Dos and don’ts for diabetics
Experts recommend making a detailed list of all that you need in your diabetes kit. You’ll need insulin with syringes or an insulin pen, a snack, a glucometer, and strips. Make sure you clearly label everything in the kit.
Sarda says, “Speak to your doctor for any special advice and make sure you carry their certificate and prescription. Wear comfortable shoes during the trek and always go with a trekking group where your guide and at least one team member is familiar with what to do in case of an emergency, such as a hypoglycaemic episode.”

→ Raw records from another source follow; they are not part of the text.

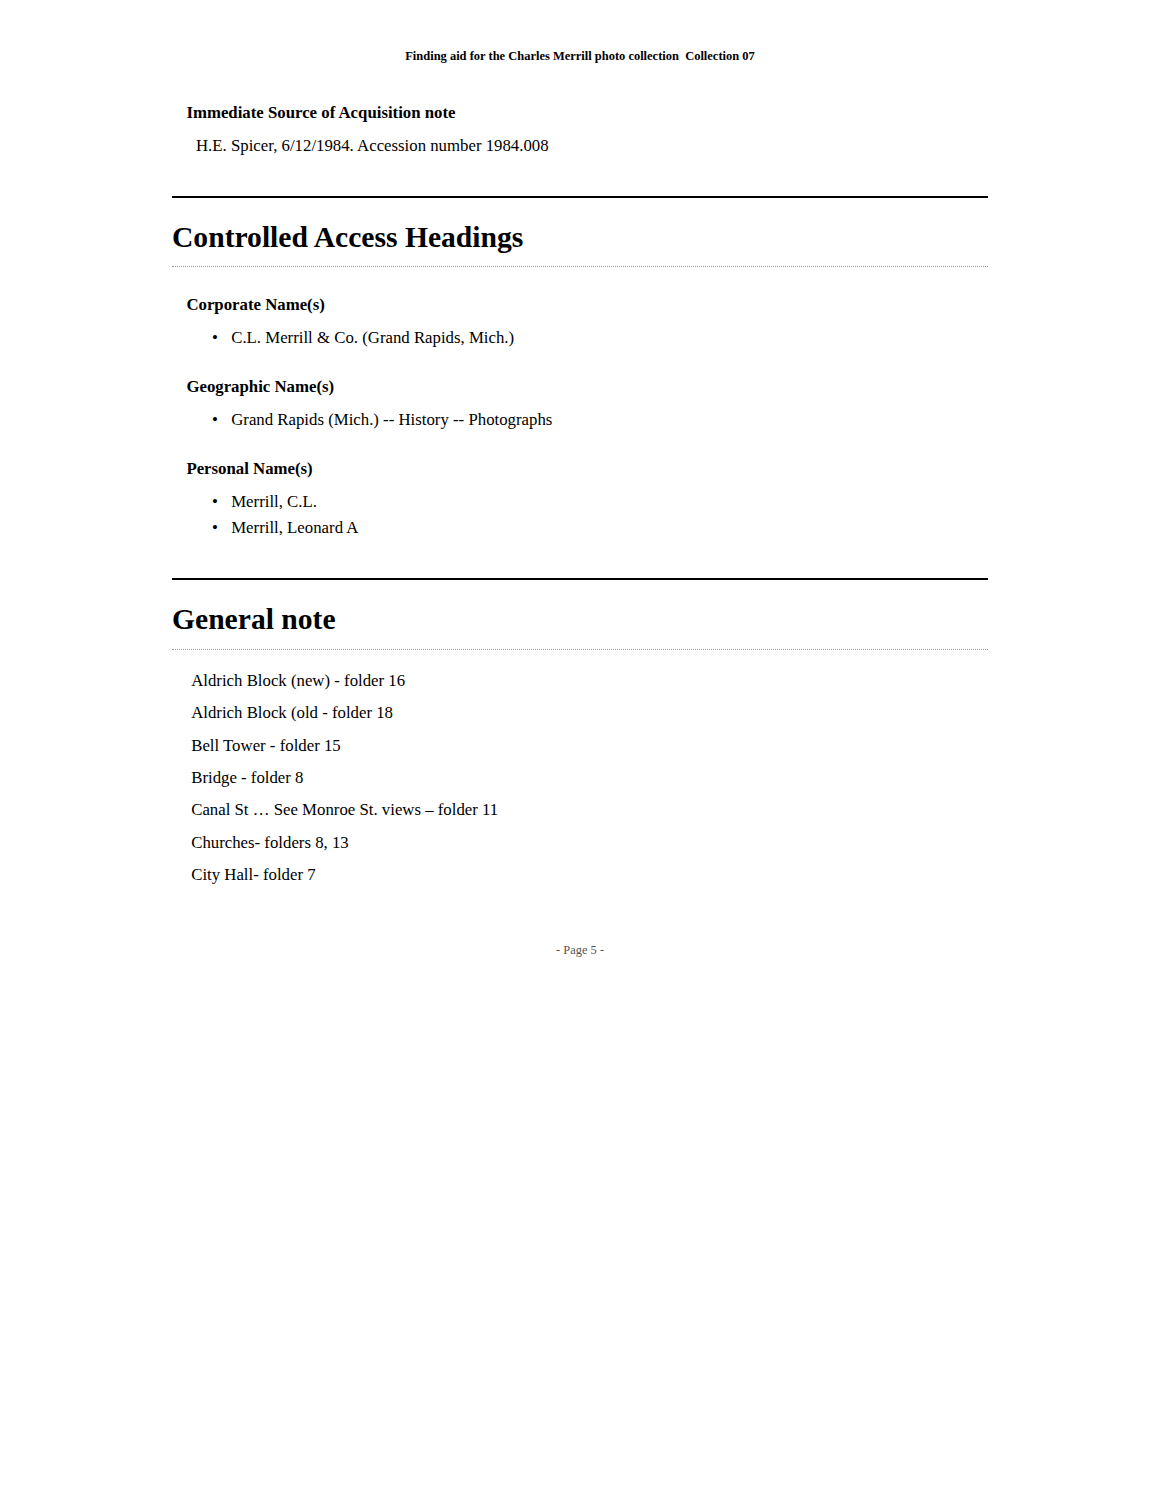Finding aid for the Charles Merrill photo collection Collection 07
Immediate Source of Acquisition note
H.E. Spicer, 6/12/1984. Accession number 1984.008
Controlled Access Headings
Corporate Name(s)
C.L. Merrill & Co. (Grand Rapids, Mich.)
Geographic Name(s)
Grand Rapids (Mich.) -- History -- Photographs
Personal Name(s)
Merrill, C.L.
Merrill, Leonard A
General note
Aldrich Block (new) - folder 16
Aldrich Block (old - folder 18
Bell Tower - folder 15
Bridge - folder 8
Canal St … See Monroe St. views – folder 11
Churches- folders 8, 13
City Hall- folder 7
- Page 5 -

You should also remember to not depend on finding a store along the way to buy a snack. Pack everything you may need in your kit ahead of time. Do not depend on symptoms to tell you if your sugar level is higher or lower than it should be. It is imperative that you use a glucometre to monitor your sugar to decide whether you need to take an additional dose of insulin or have a snack.
When setting off on any trek, make sure you carry a diabetes kit containing the following:
•Glucose tablets (Hypotabs)
•Food and water
•Insulin, preferably in a coolant
•A glucometer and adequate strips
•Identity card along with emergency contact numbers and instructions
•A basic medical kit to treat injuries, fevers or vomiting.